Recording Agents

Why Record Your Agent?

Recording agent behavior serves several important purposes in RL development:

🎥 Visual Understanding: See exactly what your agent is doing - sometimes a 10-second video reveals issues that hours of staring at reward plots miss.

📊 Performance Tracking: Collect systematic data about episode rewards, lengths, and timing to understand training progress.

🐛 Debugging: Identify specific failure modes, unusual behaviors, or environments where your agent struggles.

📈 Evaluation: Compare different training runs, algorithms, or hyperparameters objectively.

🎓 Communication: Share results with collaborators, include in papers, or create educational content.

When to Record

During Evaluation (Record Every Episode):

  • Testing a trained agent’s final performance

  • Creating demonstration videos

  • Detailed analysis of specific behaviors

During Training (Record Periodically):

  • Monitor learning progress over time

  • Catch training issues early

  • Create timelapse videos of learning

Gymnasium provides two essential wrappers for recording: RecordEpisodeStatistics for numerical data and RecordVideo for visual recordings. The first tracks episode metrics like total rewards, episode length, and time taken. The second generates MP4 videos of agent behavior using environment renderings.

We’ll show how to use these wrappers for two common scenarios: recording data for every episode (typically during evaluation) and recording data periodically (during training).

Recording Every Episode (Evaluation)

When evaluating a trained agent, you typically want to record several episodes to understand average performance and consistency. Here’s how to set this up with RecordEpisodeStatistics and RecordVideo.

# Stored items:

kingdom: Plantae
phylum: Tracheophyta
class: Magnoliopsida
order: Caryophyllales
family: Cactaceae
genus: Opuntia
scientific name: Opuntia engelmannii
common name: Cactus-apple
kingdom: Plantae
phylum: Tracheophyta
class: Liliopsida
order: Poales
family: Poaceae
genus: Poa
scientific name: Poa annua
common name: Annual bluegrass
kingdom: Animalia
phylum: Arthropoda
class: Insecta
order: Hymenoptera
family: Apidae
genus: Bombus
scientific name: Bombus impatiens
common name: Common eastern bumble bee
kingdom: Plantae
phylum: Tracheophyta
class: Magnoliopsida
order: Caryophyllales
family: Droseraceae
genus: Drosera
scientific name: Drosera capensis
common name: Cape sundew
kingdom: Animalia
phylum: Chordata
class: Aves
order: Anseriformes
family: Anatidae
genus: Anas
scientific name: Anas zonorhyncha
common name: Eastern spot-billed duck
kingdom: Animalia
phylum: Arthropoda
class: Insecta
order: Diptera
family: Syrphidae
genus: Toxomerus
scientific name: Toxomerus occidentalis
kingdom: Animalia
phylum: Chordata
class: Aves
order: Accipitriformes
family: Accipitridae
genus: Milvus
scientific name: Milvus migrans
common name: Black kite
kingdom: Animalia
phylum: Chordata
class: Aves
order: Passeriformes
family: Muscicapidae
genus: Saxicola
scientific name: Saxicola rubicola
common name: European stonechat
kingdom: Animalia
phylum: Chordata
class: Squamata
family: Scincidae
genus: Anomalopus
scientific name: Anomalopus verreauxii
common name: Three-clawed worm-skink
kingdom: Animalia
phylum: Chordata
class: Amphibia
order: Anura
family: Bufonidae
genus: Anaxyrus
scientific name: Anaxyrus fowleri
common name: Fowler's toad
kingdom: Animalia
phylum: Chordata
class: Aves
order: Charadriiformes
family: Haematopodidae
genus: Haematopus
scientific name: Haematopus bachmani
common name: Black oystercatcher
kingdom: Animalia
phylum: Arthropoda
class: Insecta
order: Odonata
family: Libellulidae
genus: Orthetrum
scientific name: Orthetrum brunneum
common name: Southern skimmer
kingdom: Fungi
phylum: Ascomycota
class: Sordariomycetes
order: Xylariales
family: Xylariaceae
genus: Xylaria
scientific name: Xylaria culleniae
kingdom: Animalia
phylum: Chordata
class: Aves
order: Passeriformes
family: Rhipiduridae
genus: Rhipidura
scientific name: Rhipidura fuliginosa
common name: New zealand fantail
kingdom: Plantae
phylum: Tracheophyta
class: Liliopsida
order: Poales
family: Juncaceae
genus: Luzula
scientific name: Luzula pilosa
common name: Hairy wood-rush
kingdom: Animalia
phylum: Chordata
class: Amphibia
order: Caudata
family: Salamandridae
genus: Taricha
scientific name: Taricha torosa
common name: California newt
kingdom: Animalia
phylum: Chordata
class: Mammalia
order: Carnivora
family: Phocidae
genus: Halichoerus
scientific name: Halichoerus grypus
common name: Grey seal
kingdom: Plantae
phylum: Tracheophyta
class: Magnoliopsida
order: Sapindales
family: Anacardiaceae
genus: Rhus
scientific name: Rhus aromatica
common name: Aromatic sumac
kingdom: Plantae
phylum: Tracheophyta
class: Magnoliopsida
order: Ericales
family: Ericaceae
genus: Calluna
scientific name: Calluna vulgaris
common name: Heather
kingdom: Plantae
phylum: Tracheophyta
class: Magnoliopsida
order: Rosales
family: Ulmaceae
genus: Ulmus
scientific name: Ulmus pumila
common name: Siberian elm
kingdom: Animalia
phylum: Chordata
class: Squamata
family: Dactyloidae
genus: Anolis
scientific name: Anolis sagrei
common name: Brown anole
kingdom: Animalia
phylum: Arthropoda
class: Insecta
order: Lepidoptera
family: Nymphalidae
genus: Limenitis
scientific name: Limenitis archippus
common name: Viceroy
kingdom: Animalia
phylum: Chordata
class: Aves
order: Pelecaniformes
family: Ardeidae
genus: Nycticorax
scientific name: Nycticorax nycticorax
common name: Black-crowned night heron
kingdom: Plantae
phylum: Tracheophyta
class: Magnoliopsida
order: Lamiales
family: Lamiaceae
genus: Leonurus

# Set task:
Please continue the page on recording RL agents, starting right after its last sentence.

# Result:
import gymnasium as gym
from gymnasium.wrappers import RecordEpisodeStatistics, RecordVideo
import numpy as np

# Configuration
num_eval_episodes = 4
env_name = "CartPole-v1"  # Replace with your environment

# Create environment with recording capabilities
env = gym.make(env_name, render_mode="rgb_array")  # rgb_array needed for video recording

# Add video recording for every episode
env = RecordVideo(
    env,
    video_folder="cartpole-agent",    # Folder to save videos
    name_prefix="eval",               # Prefix for video filenames
    episode_trigger=lambda x: True    # Record every episode
)

# Add episode statistics tracking
env = RecordEpisodeStatistics(env, buffer_length=num_eval_episodes)

print(f"Starting evaluation for {num_eval_episodes} episodes...")
print(f"Videos will be saved to: cartpole-agent/")

for episode_num in range(num_eval_episodes):
    obs, info = env.reset()
    episode_reward = 0
    step_count = 0

    episode_over = False
    while not episode_over:
        # Replace this with your trained agent's policy
        action = env.action_space.sample()  # Random policy for demonstration

        obs, reward, terminated, truncated, info = env.step(action)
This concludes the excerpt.